**TEXT FOR ANALYSIS:**
.....
At Vero, there were cruisers who’d been moored for a month or more,
enjoying the area, the affordably priced facility, and the social swirl
of so many cruisers together in one place. Because it’s also a good
staging spot for those on their way to the Bahamas, the crowd can really
grow in the fall.
Vero Beach Municipal Marina is a favorite gathering spot for transient cruisers; many end up rafted together. |
We were only looking for a place for the night, but we did
need some fruit and veggies. So we lowered the dinghy, lowered the outboard
onto it, and zoomed ashore to do our shopping. Already too late for the
free shuttle bus, when we finished provisioning we phoned a cab, and waited,
and waited some more. Fifteen minutes went by. We called again. Then 20.
Then 40. Finally, a nicely dressed fellow walked up and said he’d
noticed us outside the store when he went in a half an hour before, and
did we need a ride somewhere. In this day and age, such an invitation
was a refreshing gift, and serves as a poignant memory of short time at
Vero. The next morning, at first light, feeling a warm glow about the
whole place, we cast off our mooring line, and puttered back out onto
the road.
An hour south of us, the ocean inlet at Fort Pierce looked
awful — monster breakers outside the entrance, and big swells from
all the lousy weather of the week -- so we skipped it and stayed inside
for another day of motor-sailing to Lake Worth, which has a terrific and
well protected anchorage that could hold scores of boats. Leaving early
from there the next morning, we puttered on down a few miles to the Lake
Worth inlet, which is wide and deep and easy. With glee, we escaped the
ICW again and headed south toward Fort Lauderdale’s inlet, called
Port Everglades -- a major thoroughfare for an extraordinary number of
megayachts and cruise ships.
On our way in, in late afternoon, we had a clear field entering,
but once past the breakwater we felt like Lilliputian among a convention
of Gullivers. Everywhere we turned there were monster boats and monster
mansions. For any number of sound reasons Fort Lauderdale is often referred
to by boaters as “Fort La Di Dah.” There are zillions of marinas,
but only two small anchorages for the throng of vessels that pass through
there. We set our sights on the anchorage in Lake Sylvia, and hoped for
the best; on the chart, this little lake seemed shallow for us –
perhaps too shallow.
From the deep water buoy offshore into Lake Sylvia is only
a few miles, but Sylvia demands a careful approach. Experienced friends
had told us that the lake holds deeper water than the charts indicated,
but there’s an unmarked shoal mid-channel in the entrance. They
suggested that before turning into the entrance way, we should line ourselves
up with Bahia Mar Marina directly behind us and enter on a course of 187
degrees True, hugging the docks on our port side and not straying more
than 10 feet from them as we wend our way in. We followed those directions
precisely and found at least four feet more water than the charts indicated
all the way into the inside of the lake. Once inside, Lake Sylvia is a
surreal world. Surrounded by a few grand houses that Bernadette lusted
after, and a couple of McMansions she didn’t, this perfect little
hurricane hole has enough room for a couple dozen boats who’d rather
avoid paying Lauderdale’s exorbitant prices. The night Ithaka spent
there, only six boats shared this pretty spot with us.
.....
**DESCRIPTION OF THE TASK:**
Transcribe the stretch of the sailing account from "On our way in, in" through "perhaps too shallow.". The records have no connection to the sailing account.

[Keypoint coordinate records]
.....
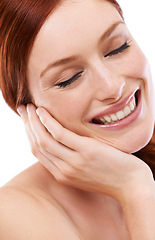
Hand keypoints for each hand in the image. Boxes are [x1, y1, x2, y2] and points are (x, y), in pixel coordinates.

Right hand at [17, 104, 152, 201]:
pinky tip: (43, 112)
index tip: (26, 121)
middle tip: (23, 110)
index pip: (38, 153)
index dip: (29, 135)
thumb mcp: (85, 172)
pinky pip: (60, 134)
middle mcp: (64, 170)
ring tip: (29, 107)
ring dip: (33, 121)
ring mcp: (73, 162)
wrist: (131, 185)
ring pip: (44, 139)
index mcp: (62, 175)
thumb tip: (61, 144)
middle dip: (27, 125)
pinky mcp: (85, 152)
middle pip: (37, 145)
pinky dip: (48, 122)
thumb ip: (70, 161)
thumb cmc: (110, 176)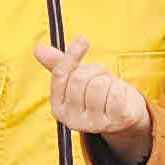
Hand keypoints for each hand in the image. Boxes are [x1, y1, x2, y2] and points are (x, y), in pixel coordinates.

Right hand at [33, 35, 153, 157]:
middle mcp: (72, 120)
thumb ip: (59, 64)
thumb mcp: (77, 79)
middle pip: (80, 78)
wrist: (125, 116)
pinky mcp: (116, 122)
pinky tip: (120, 96)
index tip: (83, 40)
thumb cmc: (100, 95)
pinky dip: (121, 88)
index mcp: (58, 109)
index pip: (60, 75)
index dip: (72, 55)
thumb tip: (39, 48)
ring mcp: (94, 124)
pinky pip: (115, 93)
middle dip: (94, 71)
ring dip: (108, 80)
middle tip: (101, 79)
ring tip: (110, 89)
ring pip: (98, 84)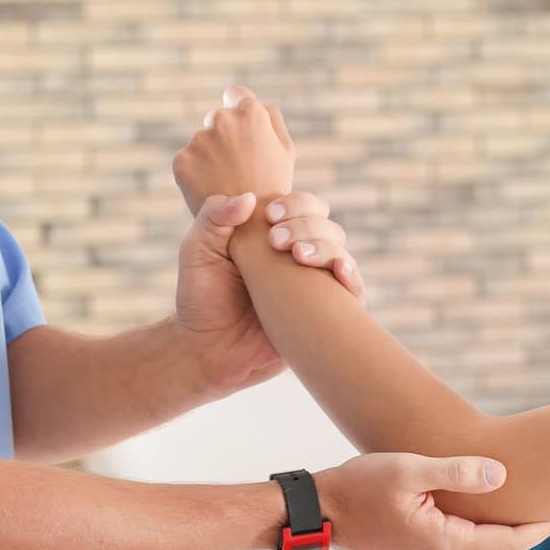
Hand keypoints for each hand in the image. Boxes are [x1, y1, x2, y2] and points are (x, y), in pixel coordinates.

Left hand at [173, 191, 363, 395]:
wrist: (208, 352)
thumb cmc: (200, 300)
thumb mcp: (197, 251)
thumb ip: (214, 218)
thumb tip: (249, 198)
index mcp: (273, 236)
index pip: (301, 206)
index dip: (295, 204)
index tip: (270, 216)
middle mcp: (299, 257)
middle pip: (325, 225)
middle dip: (306, 226)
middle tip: (276, 241)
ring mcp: (313, 285)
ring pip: (340, 252)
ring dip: (326, 247)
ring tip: (299, 257)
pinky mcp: (324, 315)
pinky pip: (352, 292)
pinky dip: (351, 276)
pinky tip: (339, 272)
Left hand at [174, 85, 294, 214]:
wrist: (250, 231)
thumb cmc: (273, 188)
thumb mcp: (285, 150)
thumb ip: (270, 119)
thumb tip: (253, 103)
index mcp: (251, 113)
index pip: (235, 94)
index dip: (239, 108)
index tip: (242, 128)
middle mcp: (222, 121)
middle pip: (217, 117)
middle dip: (225, 135)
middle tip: (239, 165)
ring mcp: (199, 141)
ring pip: (202, 141)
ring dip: (210, 155)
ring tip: (227, 182)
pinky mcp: (182, 161)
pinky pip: (188, 160)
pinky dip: (196, 173)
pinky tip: (212, 189)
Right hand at [316, 453, 549, 549]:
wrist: (322, 508)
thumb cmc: (361, 486)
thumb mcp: (409, 470)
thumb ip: (455, 472)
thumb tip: (500, 474)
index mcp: (444, 542)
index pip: (507, 542)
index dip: (541, 527)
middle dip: (534, 531)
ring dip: (512, 534)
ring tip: (536, 511)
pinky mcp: (422, 547)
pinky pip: (468, 546)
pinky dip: (490, 534)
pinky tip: (495, 514)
.....
**TASK RESPONSE:**
On our way in, in late afternoon, we had a clear field entering,
but once past the breakwater we felt like Lilliputian among a convention
of Gullivers. Everywhere we turned there were monster boats and monster
mansions. For any number of sound reasons Fort Lauderdale is often referred
to by boaters as “Fort La Di Dah.” There are zillions of marinas,
but only two small anchorages for the throng of vessels that pass through
there. We set our sights on the anchorage in Lake Sylvia, and hoped for
the best; on the chart, this little lake seemed shallow for us –
perhaps too shallow.